#Competition #DigitalMarkets
Apparently, some US politicians don't want Europe to have a monopoly on bad regulation... so "AICOA" is back from the grave.
Sens. Grassley and Klobuchar have introduced a new American Innovation and Choice Online Act (link in the first comments). It is narrower than the original version in whom it targets—but, in important respects, more aggressive in how it regulates them.
As
@geoffmanne has said, “AICOA has always been a solution in search of a problem”.
Why regulate digital markets? Digital markets have always been very competitive. So-called "big tech" firms have expanded output and invested heavily in R D. Consumers have benefited from constant innovation. Even firms with clear leadership in some markets face competition from disruptors or other big tech firms entering adjacent markets. Tech firms explain, at least in part, the productivity gap between the US and Europe... so why imitate European regulation?
Why *now*? Regulation makes even less sense in the midst of the generative-AI boom.
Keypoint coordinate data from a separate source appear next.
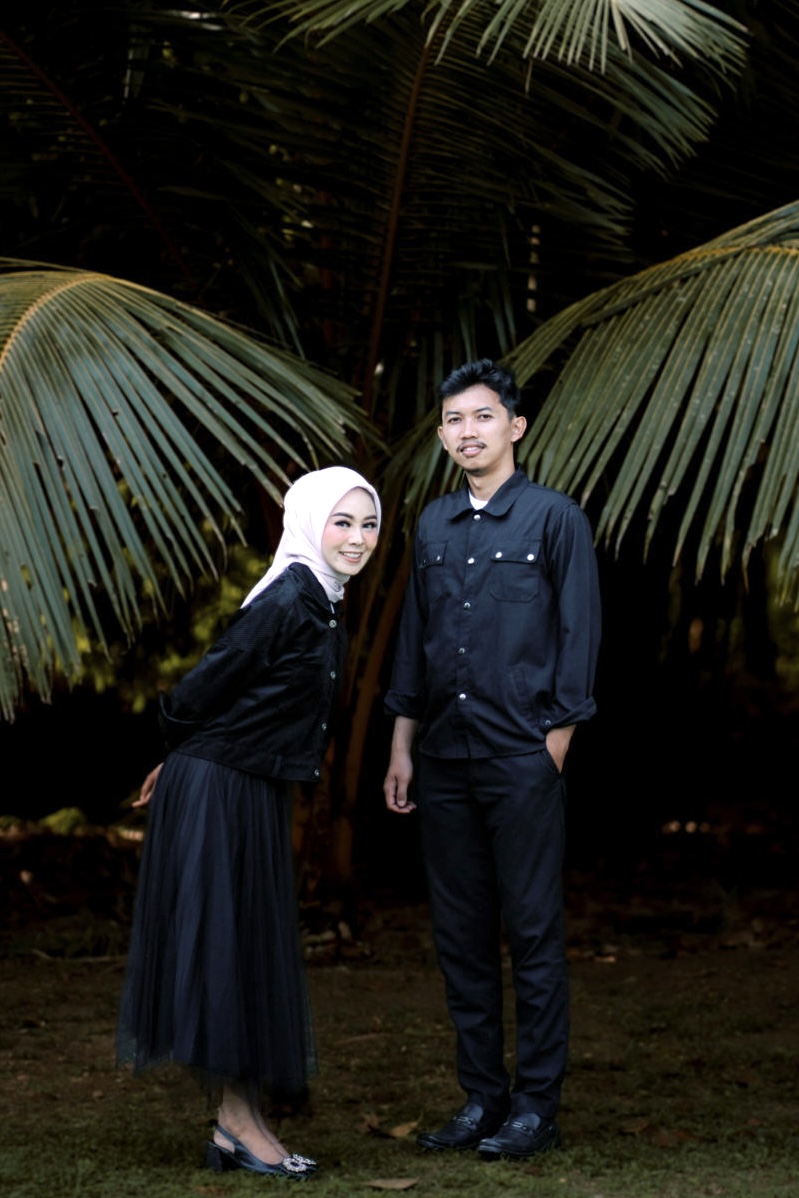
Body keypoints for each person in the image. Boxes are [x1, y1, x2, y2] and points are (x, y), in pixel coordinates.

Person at [117, 466, 381, 1180]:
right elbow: (205, 684)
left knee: (245, 948)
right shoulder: (291, 598)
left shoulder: (321, 597)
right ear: (310, 524)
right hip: (221, 787)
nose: (357, 539)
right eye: (342, 522)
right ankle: (237, 1123)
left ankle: (237, 1125)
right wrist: (181, 752)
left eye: (368, 525)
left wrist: (189, 753)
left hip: (246, 784)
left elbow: (245, 698)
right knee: (229, 952)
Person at [382, 359, 601, 1161]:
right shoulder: (434, 525)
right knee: (461, 936)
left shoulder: (554, 519)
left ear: (515, 426)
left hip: (521, 758)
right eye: (452, 420)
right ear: (442, 437)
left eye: (481, 416)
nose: (466, 431)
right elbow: (414, 640)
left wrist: (554, 744)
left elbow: (578, 633)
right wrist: (402, 746)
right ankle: (482, 1099)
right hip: (442, 757)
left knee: (533, 932)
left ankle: (535, 1107)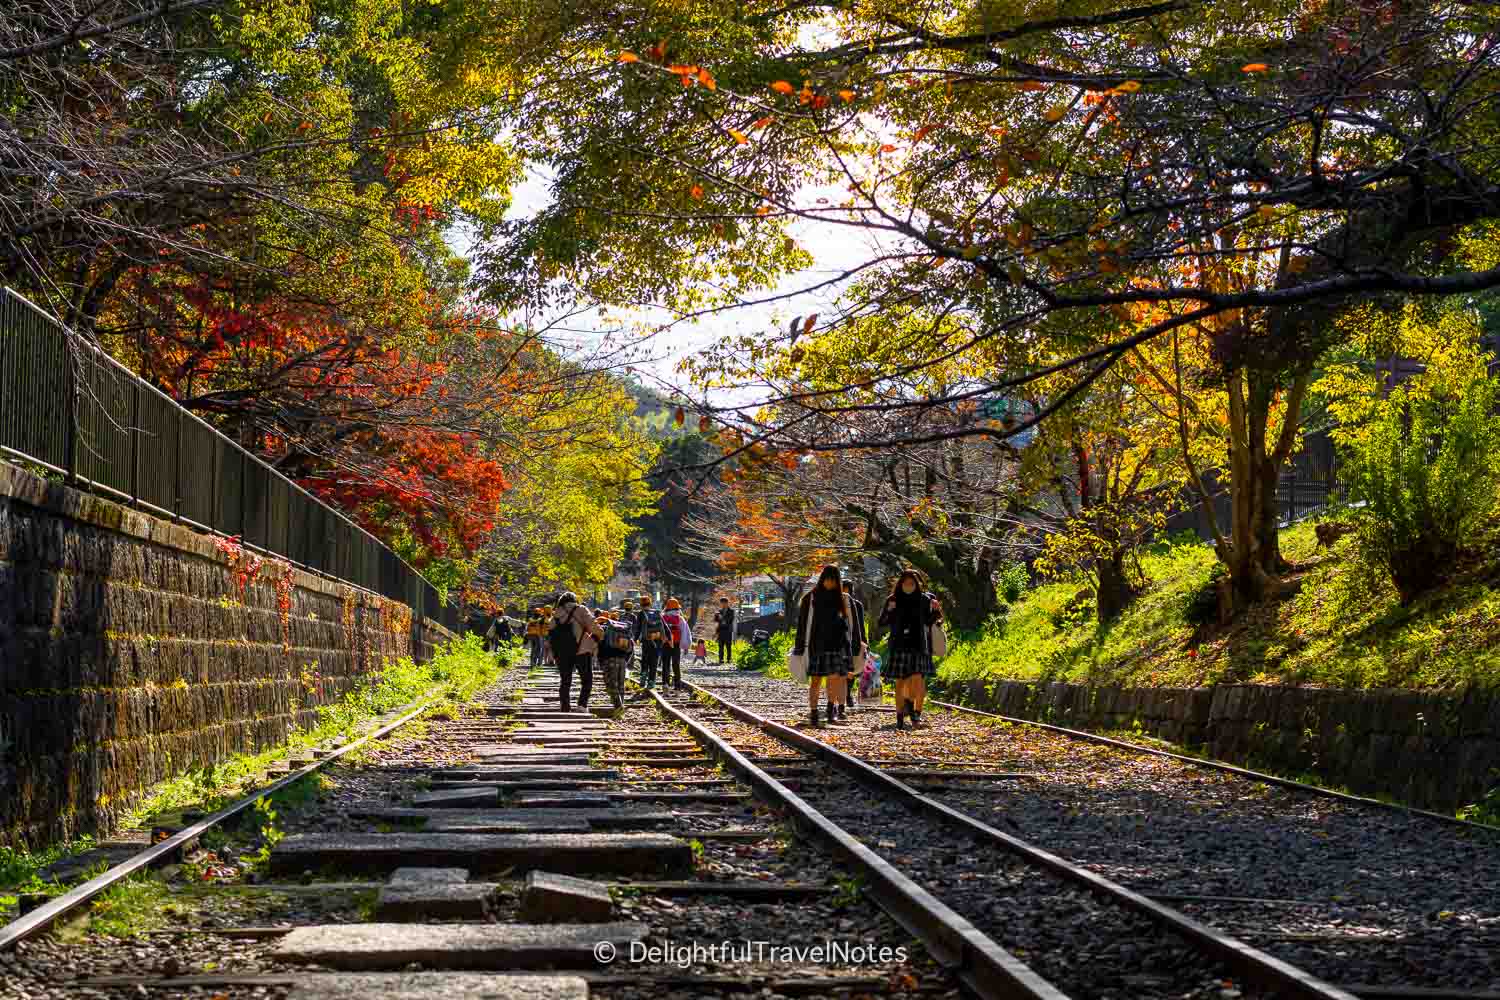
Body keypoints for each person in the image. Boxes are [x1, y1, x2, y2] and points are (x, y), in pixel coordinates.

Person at [878, 569, 943, 730]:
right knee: (900, 683)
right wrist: (890, 610)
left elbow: (929, 621)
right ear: (900, 584)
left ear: (917, 584)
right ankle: (900, 716)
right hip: (899, 645)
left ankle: (913, 711)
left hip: (918, 645)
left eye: (912, 583)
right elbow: (882, 622)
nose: (909, 586)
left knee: (917, 682)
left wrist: (935, 610)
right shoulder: (893, 599)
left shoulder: (924, 599)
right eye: (906, 583)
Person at [792, 565, 855, 726]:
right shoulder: (811, 597)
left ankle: (830, 710)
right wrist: (799, 646)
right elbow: (802, 623)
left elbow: (847, 626)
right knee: (816, 681)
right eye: (827, 579)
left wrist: (849, 649)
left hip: (836, 645)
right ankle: (813, 712)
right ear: (822, 579)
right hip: (815, 645)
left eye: (833, 580)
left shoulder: (842, 599)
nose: (829, 583)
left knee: (833, 679)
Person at [550, 593, 603, 712]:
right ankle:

GenAI is already reshaping—and could fundamentally disrupt—search, social media, e-commerce, and other digital markets.
The revised AICOA targets a small group of “systemically important platforms” based largely on size and reach, not proof of market power or consumer harm. It would treat practices such as self-preferencing, integration, defaults, ranking, data use, and interoperability restrictions as presumptively suspect, even though these practices can improve convenience, security, and product quality. Its low “material harm” threshold and demanding defenses would make ordinary design and engineering decisions far riskier.
The likely result is more litigation, slower product improvements, and less integration—not necessarily more competition. Large penalties and expedited enforcement would further encourage overcompliance. Governments should address exclusionary conduct when there is evidence of actual competitive harm (and we have Antitrust Law for that), rather than adopting a DMA-style shortcut that risks protecting competitors at the expense of consumers and innovation.
While I enjoy zombie movies, zombie bills are a waste of valuable resources that we should not entertain.